• Exercise brief
The answer must be an exact copy of the listing below.

═══ Data listing ═══

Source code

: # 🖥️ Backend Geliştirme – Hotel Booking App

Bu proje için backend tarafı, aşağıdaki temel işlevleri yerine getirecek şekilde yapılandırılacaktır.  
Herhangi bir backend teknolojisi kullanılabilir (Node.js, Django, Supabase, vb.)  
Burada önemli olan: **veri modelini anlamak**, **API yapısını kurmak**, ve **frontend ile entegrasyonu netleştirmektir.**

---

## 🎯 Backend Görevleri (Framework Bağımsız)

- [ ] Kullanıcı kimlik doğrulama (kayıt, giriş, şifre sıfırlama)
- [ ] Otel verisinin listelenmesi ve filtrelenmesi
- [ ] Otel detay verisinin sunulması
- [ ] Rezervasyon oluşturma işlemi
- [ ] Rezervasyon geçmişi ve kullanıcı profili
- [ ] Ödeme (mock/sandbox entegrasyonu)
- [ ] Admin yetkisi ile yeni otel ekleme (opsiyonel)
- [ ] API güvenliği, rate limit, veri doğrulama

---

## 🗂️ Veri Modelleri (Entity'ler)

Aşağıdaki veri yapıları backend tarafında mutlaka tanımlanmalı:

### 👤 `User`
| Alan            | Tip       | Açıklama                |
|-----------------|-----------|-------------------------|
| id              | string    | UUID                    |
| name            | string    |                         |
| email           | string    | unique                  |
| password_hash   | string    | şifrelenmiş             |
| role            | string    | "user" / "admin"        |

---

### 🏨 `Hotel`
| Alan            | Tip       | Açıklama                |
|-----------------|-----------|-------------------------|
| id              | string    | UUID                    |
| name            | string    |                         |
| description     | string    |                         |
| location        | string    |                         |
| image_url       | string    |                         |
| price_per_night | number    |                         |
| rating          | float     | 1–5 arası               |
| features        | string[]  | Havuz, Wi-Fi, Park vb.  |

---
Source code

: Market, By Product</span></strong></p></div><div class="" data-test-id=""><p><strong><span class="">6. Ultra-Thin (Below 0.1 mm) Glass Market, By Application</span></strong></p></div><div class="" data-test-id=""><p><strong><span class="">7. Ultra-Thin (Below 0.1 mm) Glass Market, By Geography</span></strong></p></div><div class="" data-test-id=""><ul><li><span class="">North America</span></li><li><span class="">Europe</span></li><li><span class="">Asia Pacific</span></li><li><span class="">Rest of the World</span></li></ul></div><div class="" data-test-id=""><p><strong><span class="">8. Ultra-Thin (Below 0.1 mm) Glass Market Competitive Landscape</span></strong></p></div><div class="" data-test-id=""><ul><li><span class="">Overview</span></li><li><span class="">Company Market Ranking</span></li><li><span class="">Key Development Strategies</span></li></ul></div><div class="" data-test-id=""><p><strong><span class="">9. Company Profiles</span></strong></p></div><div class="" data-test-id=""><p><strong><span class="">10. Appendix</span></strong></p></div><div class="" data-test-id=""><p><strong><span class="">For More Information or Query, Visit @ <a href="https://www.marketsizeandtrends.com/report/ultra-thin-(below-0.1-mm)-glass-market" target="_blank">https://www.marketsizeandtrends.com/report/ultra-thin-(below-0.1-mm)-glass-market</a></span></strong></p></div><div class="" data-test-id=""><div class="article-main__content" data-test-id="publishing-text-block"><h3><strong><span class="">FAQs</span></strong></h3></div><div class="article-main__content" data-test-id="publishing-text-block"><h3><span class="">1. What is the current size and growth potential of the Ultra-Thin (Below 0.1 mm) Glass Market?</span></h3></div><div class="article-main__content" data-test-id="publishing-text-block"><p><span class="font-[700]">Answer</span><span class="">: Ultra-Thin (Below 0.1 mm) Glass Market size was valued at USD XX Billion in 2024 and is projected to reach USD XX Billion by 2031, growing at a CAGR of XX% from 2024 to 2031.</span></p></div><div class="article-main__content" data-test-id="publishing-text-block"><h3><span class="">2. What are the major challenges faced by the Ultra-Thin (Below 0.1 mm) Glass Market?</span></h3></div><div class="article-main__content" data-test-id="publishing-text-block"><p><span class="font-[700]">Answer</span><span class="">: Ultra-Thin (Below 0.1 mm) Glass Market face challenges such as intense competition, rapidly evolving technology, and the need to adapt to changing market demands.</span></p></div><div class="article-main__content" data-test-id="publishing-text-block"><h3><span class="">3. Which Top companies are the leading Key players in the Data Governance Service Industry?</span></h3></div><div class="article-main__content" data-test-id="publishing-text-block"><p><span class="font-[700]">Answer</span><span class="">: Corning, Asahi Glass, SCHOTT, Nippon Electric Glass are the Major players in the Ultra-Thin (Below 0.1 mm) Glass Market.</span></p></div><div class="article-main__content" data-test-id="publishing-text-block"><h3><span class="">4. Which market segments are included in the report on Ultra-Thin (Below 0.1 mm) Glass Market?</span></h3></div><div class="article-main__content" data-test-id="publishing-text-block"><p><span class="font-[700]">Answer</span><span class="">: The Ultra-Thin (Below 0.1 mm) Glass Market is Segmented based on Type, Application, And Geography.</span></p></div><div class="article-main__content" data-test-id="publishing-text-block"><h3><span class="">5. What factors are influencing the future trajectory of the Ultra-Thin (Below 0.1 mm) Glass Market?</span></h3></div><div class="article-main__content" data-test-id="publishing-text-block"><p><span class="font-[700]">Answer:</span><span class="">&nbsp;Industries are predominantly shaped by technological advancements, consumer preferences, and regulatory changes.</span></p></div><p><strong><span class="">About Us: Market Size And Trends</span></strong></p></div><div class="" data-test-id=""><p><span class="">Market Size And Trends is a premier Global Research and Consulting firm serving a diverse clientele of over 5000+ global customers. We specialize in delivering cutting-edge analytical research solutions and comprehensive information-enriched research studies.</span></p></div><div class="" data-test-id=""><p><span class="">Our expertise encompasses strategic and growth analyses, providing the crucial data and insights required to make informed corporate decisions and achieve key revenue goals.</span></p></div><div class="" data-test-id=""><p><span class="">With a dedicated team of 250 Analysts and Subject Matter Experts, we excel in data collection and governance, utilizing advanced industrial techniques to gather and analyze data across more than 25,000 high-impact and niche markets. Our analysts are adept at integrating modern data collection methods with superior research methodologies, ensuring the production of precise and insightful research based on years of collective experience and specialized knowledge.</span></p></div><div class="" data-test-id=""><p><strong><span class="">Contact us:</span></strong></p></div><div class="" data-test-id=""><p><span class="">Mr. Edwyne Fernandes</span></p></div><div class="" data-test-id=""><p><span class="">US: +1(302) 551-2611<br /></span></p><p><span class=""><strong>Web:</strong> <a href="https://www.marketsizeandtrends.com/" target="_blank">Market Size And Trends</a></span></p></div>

═══

• Task response
Source code

: # 🖥️ Backend Geliştirme – Hotel Booking App

Bu proje için backend tarafı, aşağıdaki temel işlevleri yerine getirecek şekilde yapılandırılacaktır.  
Herhangi bir backend teknolojisi kullanılabilir (Node.js, Django, Supabase, vb.)  
Burada önemli olan: **veri modelini anlamak**, **API yapısını kurmak**, ve **frontend ile entegrasyonu netleştirmektir.**

---

## 🎯 Backend Görevleri (Framework Bağımsız)

- [ ] Kullanıcı kimlik doğrulama (kayıt, giriş, şifre sıfırlama)
- [ ] Otel verisinin listelenmesi ve filtrelenmesi
- [ ] Otel detay verisinin sunulması
- [ ] Rezervasyon oluşturma işlemi
- [ ] Rezervasyon geçmişi ve kullanıcı profili
- [ ] Ödeme (mock/sandbox entegrasyonu)
- [ ] Admin yetkisi ile yeni otel ekleme (opsiyonel)
- [ ] API güvenliği, rate limit, veri doğrulama

---

## 🗂️ Veri Modelleri (Entity'ler)

Aşağıdaki veri yapıları backend tarafında mutlaka tanımlanmalı:

### 👤 `User`
| Alan            | Tip       | Açıklama                |
|-----------------|-----------|-------------------------|
| id              | string    | UUID                    |
| name            | string    |                         |
| email           | string    | unique                  |
| password_hash   | string    | şifrelenmiş             |
| role            | string    | "user" / "admin"        |

---

### 🏨 `Hotel`
| Alan            | Tip       | Açıklama                |
|-----------------|-----------|-------------------------|
| id              | string    | UUID                    |
| name            | string    |                         |
| description     | string    |                         |
| location        | string    |                         |
| image_url       | string    |                         |
| price_per_night | number    |                         |
| rating          | float     | 1–5 arası               |
| features        | string[]  | Havuz, Wi-Fi, Park vb.  |

---
Source code

: Market, By Product</span></strong></p></div><div class="" data-test-id=""><p><strong><span class="">6. Ultra-Thin (Below 0.1 mm) Glass Market, By Application</span></strong></p></div><div class="" data-test-id=""><p><strong><span class="">7. Ultra-Thin (Below 0.1 mm) Glass Market, By Geography</span></strong></p></div><div class="" data-test-id=""><ul><li><span class="">North America</span></li><li><span class="">Europe</span></li><li><span class="">Asia Pacific</span></li><li><span class="">Rest of the World</span></li></ul></div><div class="" data-test-id=""><p><strong><span class="">8. Ultra-Thin (Below 0.1 mm) Glass Market Competitive Landscape</span></strong></p></div><div class="" data-test-id=""><ul><li><span class="">Overview</span></li><li><span class="">Company Market Ranking</span></li><li><span class="">Key Development Strategies</span></li></ul></div><div class="" data-test-id=""><p><strong><span class="">9. Company Profiles</span></strong></p></div><div class="" data-test-id=""><p><strong><span class="">10. Appendix</span></strong></p></div><div class="" data-test-id=""><p><strong><span class="">For More Information or Query, Visit @ <a href="https://www.marketsizeandtrends.com/report/ultra-thin-(below-0.1-mm)-glass-market" target="_blank">https://www.marketsizeandtrends.com/report/ultra-thin-(below-0.1-mm)-glass-market</a></span></strong></p></div><div class="" data-test-id=""><div class="article-main__content" data-test-id="publishing-text-block"><h3><strong><span class="">FAQs</span></strong></h3></div><div class="article-main__content" data-test-id="publishing-text-block"><h3><span class="">1. What is the current size and growth potential of the Ultra-Thin (Below 0.1 mm) Glass Market?</span></h3></div><div class="article-main__content" data-test-id="publishing-text-block"><p><span class="font-[700]">Answer</span><span class="">: Ultra-Thin (Below 0.1 mm) Glass Market size was valued at USD XX Billion in 2024 and is projected to reach USD XX Billion by 2031, growing at a CAGR of XX% from 2024 to 2031.</span></p></div><div class="article-main__content" data-test-id="publishing-text-block"><h3><span class="">2. What are the major challenges faced by the Ultra-Thin (Below 0.1 mm) Glass Market?</span></h3></div><div class="article-main__content" data-test-id="publishing-text-block"><p><span class="font-[700]">Answer</span><span class="">: Ultra-Thin (Below 0.1 mm) Glass Market face challenges such as intense competition, rapidly evolving technology, and the need to adapt to changing market demands.</span></p></div><div class="article-main__content" data-test-id="publishing-text-block"><h3><span class="">3. Which Top companies are the leading Key players in the Data Governance Service Industry?</span></h3></div><div class="article-main__content" data-test-id="publishing-text-block"><p><span class="font-[700]">Answer</span><span class="">: Corning, Asahi Glass, SCHOTT, Nippon Electric Glass are the Major players in the Ultra-Thin (Below 0.1 mm) Glass Market.</span></p></div><div class="article-main__content" data-test-id="publishing-text-block"><h3><span class="">4. Which market segments are included in the report on Ultra-Thin (Below 0.1 mm) Glass Market?</span></h3></div><div class="article-main__content" data-test-id="publishing-text-block"><p><span class="font-[700]">Answer</span><span class="">: The Ultra-Thin (Below 0.1 mm) Glass Market is Segmented based on Type, Application, And Geography.</span></p></div><div class="article-main__content" data-test-id="publishing-text-block"><h3><span class="">5. What factors are influencing the future trajectory of the Ultra-Thin (Below 0.1 mm) Glass Market?</span></h3></div><div class="article-main__content" data-test-id="publishing-text-block"><p><span class="font-[700]">Answer:</span><span class="">&nbsp;Industries are predominantly shaped by technological advancements, consumer preferences, and regulatory changes.</span></p></div><p><strong><span class="">About Us: Market Size And Trends</span></strong></p></div><div class="" data-test-id=""><p><span class="">Market Size And Trends is a premier Global Research and Consulting firm serving a diverse clientele of over 5000+ global customers. We specialize in delivering cutting-edge analytical research solutions and comprehensive information-enriched research studies.</span></p></div><div class="" data-test-id=""><p><span class="">Our expertise encompasses strategic and growth analyses, providing the crucial data and insights required to make informed corporate decisions and achieve key revenue goals.</span></p></div><div class="" data-test-id=""><p><span class="">With a dedicated team of 250 Analysts and Subject Matter Experts, we excel in data collection and governance, utilizing advanced industrial techniques to gather and analyze data across more than 25,000 high-impact and niche markets. Our analysts are adept at integrating modern data collection methods with superior research methodologies, ensuring the production of precise and insightful research based on years of collective experience and specialized knowledge.</span></p></div><div class="" data-test-id=""><p><strong><span class="">Contact us:</span></strong></p></div><div class="" data-test-id=""><p><span class="">Mr. Edwyne Fernandes</span></p></div><div class="" data-test-id=""><p><span class="">US: +1(302) 551-2611<br /></span></p><p><span class=""><strong>Web:</strong> <a href="https://www.marketsizeandtrends.com/" target="_blank">Market Size And Trends</a></span></p></div>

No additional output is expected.